*** Dataset entries ***
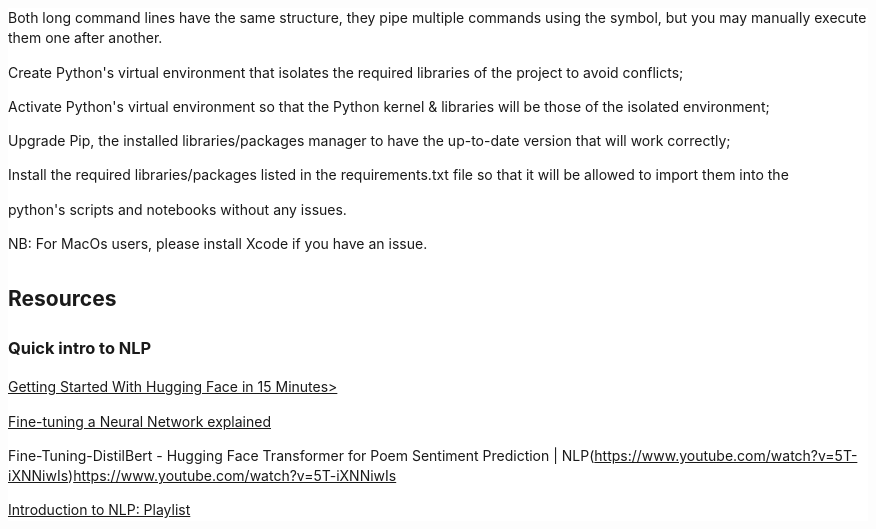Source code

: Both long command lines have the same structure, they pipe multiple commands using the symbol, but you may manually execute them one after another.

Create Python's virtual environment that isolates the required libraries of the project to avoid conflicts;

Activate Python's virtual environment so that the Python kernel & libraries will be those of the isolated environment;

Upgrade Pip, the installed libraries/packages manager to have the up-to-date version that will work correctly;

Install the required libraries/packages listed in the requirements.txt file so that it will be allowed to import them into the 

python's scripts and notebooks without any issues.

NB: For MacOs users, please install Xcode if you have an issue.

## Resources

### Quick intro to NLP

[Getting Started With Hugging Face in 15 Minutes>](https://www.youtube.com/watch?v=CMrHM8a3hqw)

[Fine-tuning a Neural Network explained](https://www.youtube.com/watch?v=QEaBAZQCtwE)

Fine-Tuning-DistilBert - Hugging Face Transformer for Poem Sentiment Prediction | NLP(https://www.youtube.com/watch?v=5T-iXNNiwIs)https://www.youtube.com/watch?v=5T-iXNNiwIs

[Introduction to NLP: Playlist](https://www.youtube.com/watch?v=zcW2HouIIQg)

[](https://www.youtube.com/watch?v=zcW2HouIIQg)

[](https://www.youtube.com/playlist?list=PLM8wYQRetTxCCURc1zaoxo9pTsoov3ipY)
*** End of Dataset entries ***
*** Dataset entries ***
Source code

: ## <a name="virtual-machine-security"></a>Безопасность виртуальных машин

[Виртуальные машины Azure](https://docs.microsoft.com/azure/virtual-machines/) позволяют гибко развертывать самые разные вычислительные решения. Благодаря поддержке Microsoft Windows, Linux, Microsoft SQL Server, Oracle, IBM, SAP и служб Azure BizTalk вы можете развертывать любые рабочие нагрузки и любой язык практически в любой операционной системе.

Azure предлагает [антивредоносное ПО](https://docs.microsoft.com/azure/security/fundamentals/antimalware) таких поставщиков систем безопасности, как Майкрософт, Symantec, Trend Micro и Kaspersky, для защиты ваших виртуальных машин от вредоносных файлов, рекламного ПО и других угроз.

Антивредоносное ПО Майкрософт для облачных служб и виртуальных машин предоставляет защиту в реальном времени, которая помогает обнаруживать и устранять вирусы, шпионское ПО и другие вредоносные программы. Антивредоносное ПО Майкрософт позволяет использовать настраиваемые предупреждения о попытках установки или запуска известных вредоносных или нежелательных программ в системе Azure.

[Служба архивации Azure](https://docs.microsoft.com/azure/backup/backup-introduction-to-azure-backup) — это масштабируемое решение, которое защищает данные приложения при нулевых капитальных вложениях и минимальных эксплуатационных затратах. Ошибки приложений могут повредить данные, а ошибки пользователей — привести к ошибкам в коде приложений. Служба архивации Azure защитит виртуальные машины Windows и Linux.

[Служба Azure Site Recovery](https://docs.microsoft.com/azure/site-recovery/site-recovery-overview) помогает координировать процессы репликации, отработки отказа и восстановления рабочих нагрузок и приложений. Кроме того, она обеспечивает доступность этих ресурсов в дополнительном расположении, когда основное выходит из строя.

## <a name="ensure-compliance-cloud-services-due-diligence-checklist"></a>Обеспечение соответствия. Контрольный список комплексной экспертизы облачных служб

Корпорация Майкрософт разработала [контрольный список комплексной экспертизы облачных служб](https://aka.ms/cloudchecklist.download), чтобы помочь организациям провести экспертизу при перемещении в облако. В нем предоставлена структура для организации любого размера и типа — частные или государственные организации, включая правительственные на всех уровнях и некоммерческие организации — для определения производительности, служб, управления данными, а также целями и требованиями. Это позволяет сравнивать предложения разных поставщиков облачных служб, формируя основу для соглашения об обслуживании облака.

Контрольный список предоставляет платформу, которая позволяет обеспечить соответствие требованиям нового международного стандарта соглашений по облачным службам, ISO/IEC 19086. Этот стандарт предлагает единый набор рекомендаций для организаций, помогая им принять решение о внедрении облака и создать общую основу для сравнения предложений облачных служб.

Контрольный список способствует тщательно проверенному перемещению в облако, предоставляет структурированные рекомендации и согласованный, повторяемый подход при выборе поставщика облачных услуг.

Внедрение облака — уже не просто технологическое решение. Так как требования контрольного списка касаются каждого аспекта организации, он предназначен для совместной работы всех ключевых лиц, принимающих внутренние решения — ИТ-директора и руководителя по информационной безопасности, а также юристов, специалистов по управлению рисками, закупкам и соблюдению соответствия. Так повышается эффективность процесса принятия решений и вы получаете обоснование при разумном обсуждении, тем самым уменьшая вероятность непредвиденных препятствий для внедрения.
*** End of Dataset entries ***
Look through the data above and return exactly the lines from the one that contains "соответствия. Контрольный список" to the one that contains "Корпорация Майкрософт разработала", inclusive, with nothing else.

## <a name="ensure-compliance-cloud-services-due-diligence-checklist"></a>Обеспечение соответствия. Контрольный список комплексной экспертизы облачных служб

Корпорация Майкрософт разработала [контрольный список комплексной экспертизы облачных служб](https://aka.ms/cloudchecklist.download), чтобы помочь организациям провести экспертизу при перемещении в облако. В нем предоставлена структура для организации любого размера и типа — частные или государственные организации, включая правительственные на всех уровнях и некоммерческие организации — для определения производительности, служб, управления данными, а также целями и требованиями. Это позволяет сравнивать предложения разных поставщиков облачных служб, формируя основу для соглашения об обслуживании облака.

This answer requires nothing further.